Hallucinés et hallucinations créatrices
Musset, Baudelaire, Rimbaud, Maupassant, Lénine, Dostoïevski, Flaubert, Van Gogh... On comprend que le Pr Guy Lazorthes ait été tenté d'explorer le monde des « hallucinés célèbres » et les lecteurs ne se plaindront pas qu'il leur ait fait partager ses découvertes.
Professeur de neuroanatomie et de neurochirurgie, l'auteur se devait logiquement de commencer son analyse par une étude clinique de « ce curieux phénomène » qui a passionné autant de littérateurs que de médecins, les premiers fournissant des descriptions d'une grande précision, inspirées parfois par leur propre expérience, les seconds s'efforçant d'en démonter les mécanismes.
De l'analyse du neurochirurgien, les hallucinations ressortent, en principe distinctes de l'illusion, du rêve, de l'hallucinose, comme « activité injustifiée et incontrôlée des centres cérébraux dans lesquels s'inscrit la représentation des choses, personnes, paysages, paroles, chants, odeurs ».
Le cas d'un certain nombre d'hallucinés célèbres, qu'ils soient « dits mystiques », toxicomanes, alcooliques, encéphalopathes, épileptiques, soulève autant d'intérêt diagnostique qu'humain. Spirites, extralucides, prophètes, illuminés, extatiques, possédés relèvent d'interprétations diagnostiques variables selon les époques et selon les personnages atteints : faut-il suivre ceux qui voient une épilepsie à l'origine des voix de Jeanne d'Arc ou une tuberculose méningée à la source de l'extase religieuse de Pascal ? Les mécanismes sont moins mystérieux quand les hallucinations peuvent être rapportées à l'alcoolisme, et en particulier à l'absinthe, ou à des produits justement qualifiés d'hallucinogènes. L'auteur n'avait que l'embarras du choix pour choisir quelques artistes représentatifs de telles intoxications et entrer dans le détail de leurs visions et délires ; les vies brèves de Musset, de Baudelaire, de Rimbaud, de Toulouse-Lautrec disent les dégâts qui succèdent rapidement aux bienfaits des toxiques.
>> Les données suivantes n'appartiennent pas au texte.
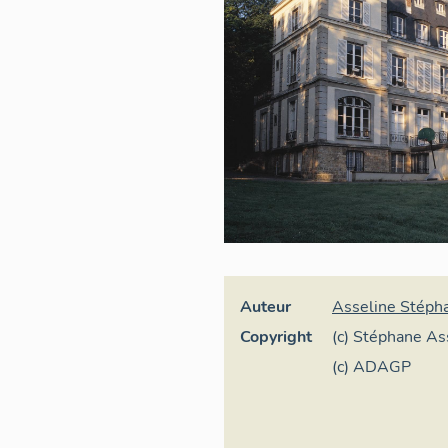
Auteur
Asseline Stéph
Copyright
(c) Stéphane As
France
(c) ADAGP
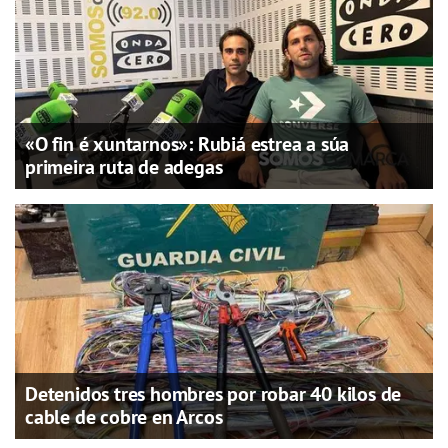
«O fin é xuntarnos»: Rubiá estrea a súa
primeira ruta de adegas
Detenidos tres hombres por robar 40 kilos de
cable de cobre en Arcos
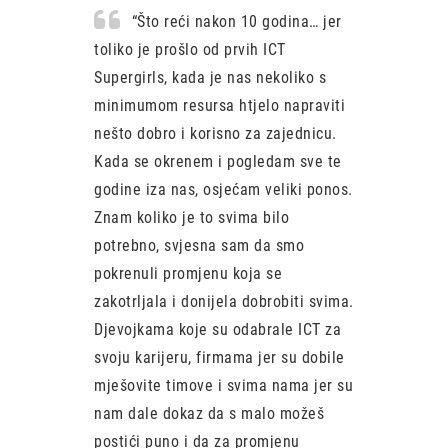
“Što reći nakon 10 godina… jer
toliko je prošlo od prvih ICT
Supergirls, kada je nas nekoliko s
minimumom resursa htjelo napraviti
nešto dobro i korisno za zajednicu.
Kada se okrenem i pogledam sve te
godine iza nas, osjećam veliki ponos.
Znam koliko je to svima bilo
potrebno, svjesna sam da smo
pokrenuli promjenu koja se
zakotrljala i donijela dobrobiti svima.
Djevojkama koje su odabrale ICT za
svoju karijeru, firmama jer su dobile
mješovite timove i svima nama jer su
nam dale dokaz da s malo možeš
postići puno i da za promjenu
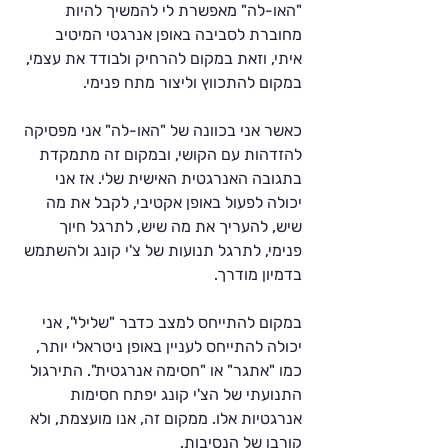
"האו-לה" מאפשרת לי להמשיך להיות 
מחוברת לסביבה באופן אנרגטי המיטיב 
איתי, וזאת במקום להרחיק ולבודד את עצמי, 
במקום להתכווץ וליצור מתח פנימי.
כאשר אני בכוונה של "האו-לה" אני מפסיקה 
להזדהות עם הקושי, ובמקום זה מתמקדת 
בתגובה האנרגטית האישית שלי. אז אני 
יכולה לפעול באופן אקטיבי, לקבל את מה 
שיש, להעריך את מה שיש, לתרגל חיוך 
פנימי, לתרגל תנועות של צ'י קונג ולהשתמש 
בדמיון מודרך. 
במקום להתייחס למצב כדבר "שלילי", אני 
יכולה להתייחס לעניין באופן ניטראלי יותר, 
כמו "אתגר" או "חסימה אנרגטית". התירגול 
התנועתי של הצ'י קונג יפתח חסימות 
אנרגטיות אלו. ממקום זה, אנו מועצמת, ולא 
קורבן של הנסיבות. 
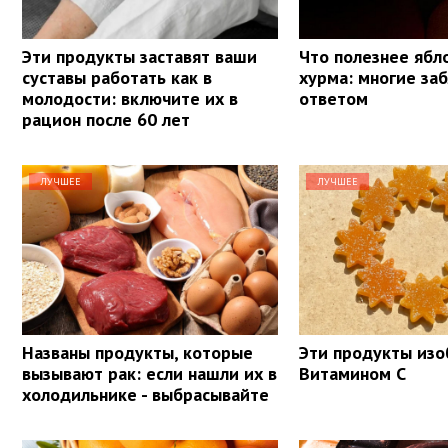
Эти продукты заставят ваши
Что полезнее ябл
суставы работать как в
хурма: многие за
молодости: включите их в
ответом
рацион после 60 лет
ЛУЧШЕЕ
ЛУЧШЕЕ
Названы продукты, которые
Эти продукты из
вызывают рак: если нашли их в
Витамином С
холодильнике - выбрасывайте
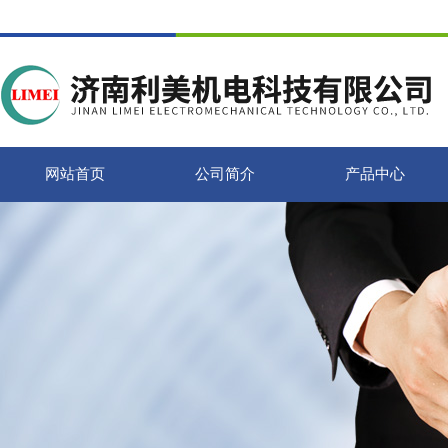
网站首页
公司简介
产品中心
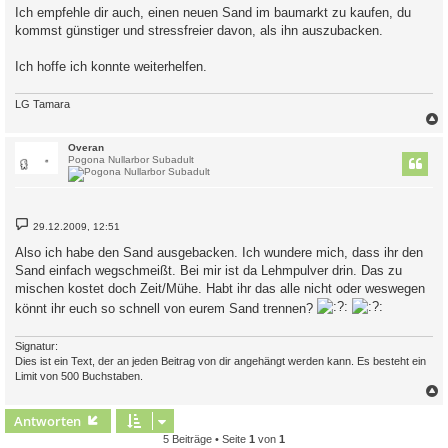
Ich empfehle dir auch, einen neuen Sand im baumarkt zu kaufen, du
kommst günstiger und stressfreier davon, als ihn auszubacken.
Ich hoffe ich konnte weiterhelfen.
LG Tamara
c
Overan
Pogona Nullarbor Subadult
B
29.12.2009, 12:51
e
i
Also ich habe den Sand ausgebacken. Ich wundere mich, dass ihr den
t
Sand einfach wegschmeißt. Bei mir ist da Lehmpulver drin. Das zu
r
a
mischen kostet doch Zeit/Mühe. Habt ihr das alle nicht oder weswegen
g
könnt ihr euch so schnell von eurem Sand trennen?
Signatur:
Dies ist ein Text, der an jeden Beitrag von dir angehängt werden kann. Es besteht ein
Limit von 500 Buchstaben.
c
Antworten
5 Beiträge • Seite
1
von
1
Troisième groupe d'hallucinés, celui dont la tête est malade soit du fait de l'affaiblissement des fonctions sensorielles et de l'isolement chez le vieillard, soit du fait d'une paralysie générale, soit du fait d'une psychose. Particulièrement des syphilitiques célèbres : s'il avait été traité, Maupassant n'aurait sans doute pas écrit « le Horla », mais aurait eu le temps d'écrire bien d'autres uvres, tout comme les frères Goncourt, si Jules avait connu les antibiotiques. Et l'on peut se demander ce que le monde serait devenu si Lénine n'avait pas plongé dans la folie syphilitique en 1922.
L'épilepsie focalisée, bien sûr, est bonne pourvoyeuse d'hallucinations et de célébrités artistiques, même si des doutes subsistent sur un diagnostic qu'aucun EEG ne peut aujourd'hui confirmer ou infirmer. Dostoïevski a fait grand bruit et grand usage littéraire de ses crises, au contraire de Flaubert, qui a préféré se retirer du monde dès la première atteinte. Quant à l'épilepsie de Vincent Van Gogh, elle est, pour le neurochirurgien, directement lisible dans les tableaux du peintre.
A la fin du livre, on est presque tenté de trouver enviables les hallucinations ; elles le sont sans doute davantage pour ceux qui profitent des uvres artistiques auxquelles elles ont vraisemblablement contribué, que pour leurs victimes, même géniales.
« Les Hallucinés célèbres », Guy Lazorthes, éditions Masson, 133 pages, 129,03 F (19,67 euros).